■ **JOB**
Print the data exactly as written, but leave out each picture.

Top of DATA RECORDS

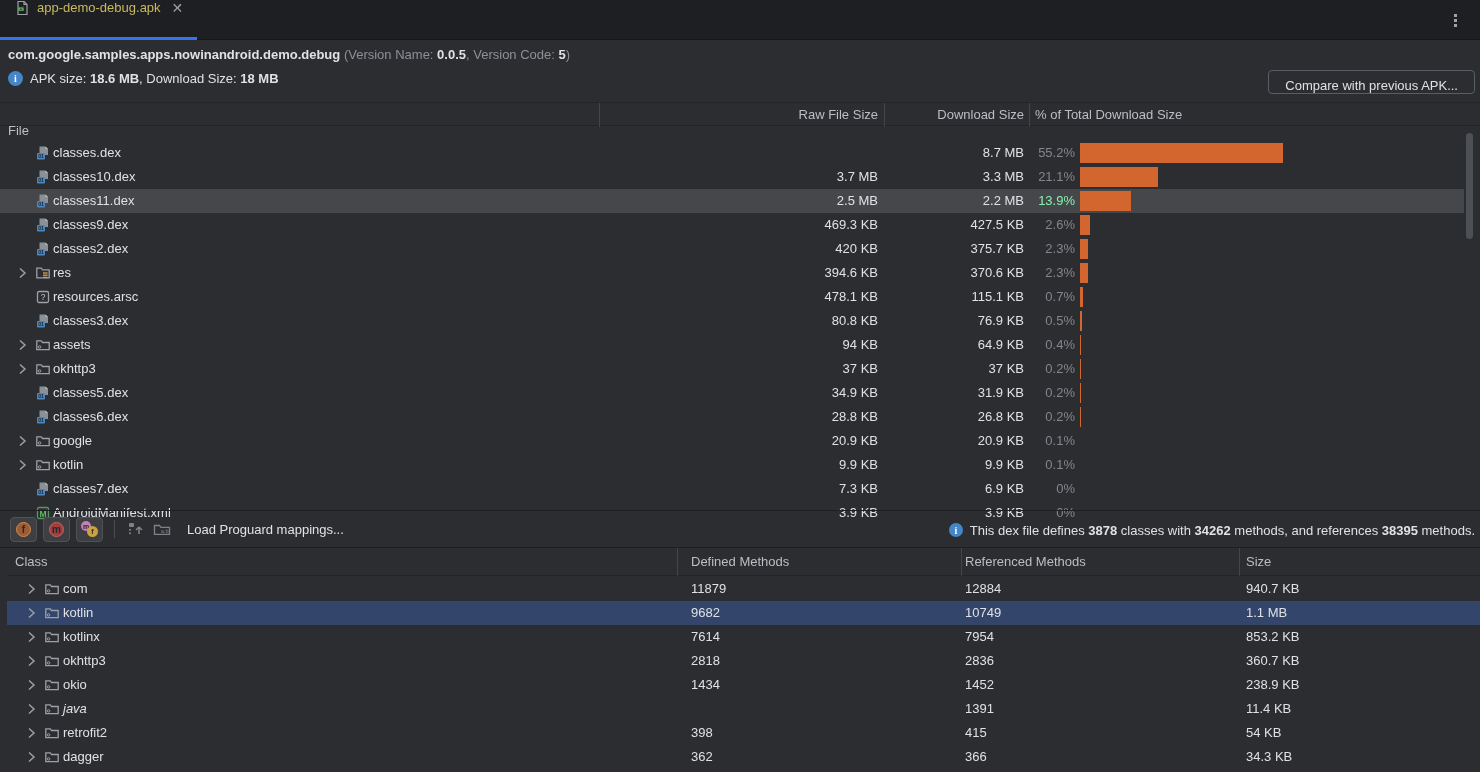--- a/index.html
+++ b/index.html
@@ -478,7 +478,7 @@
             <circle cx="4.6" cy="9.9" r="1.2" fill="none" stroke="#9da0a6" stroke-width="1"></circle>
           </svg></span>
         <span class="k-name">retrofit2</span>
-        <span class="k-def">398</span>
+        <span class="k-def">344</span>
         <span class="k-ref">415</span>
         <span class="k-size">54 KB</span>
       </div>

Bottom of DATA RECORDS

■ **OUTPUT OF THE EXERCISE**
--- a/index.html
+++ b/index.html
@@ -478,7 +478,7 @@
             <circle cx="4.6" cy="9.9" r="1.2" fill="none" stroke="#9da0a6" stroke-width="1"></circle>
           </svg></span>
         <span class="k-name">retrofit2</span>
-        <span class="k-def">398</span>
+        <span class="k-def">344</span>
         <span class="k-ref">415</span>
         <span class="k-size">54 KB</span>
       </div>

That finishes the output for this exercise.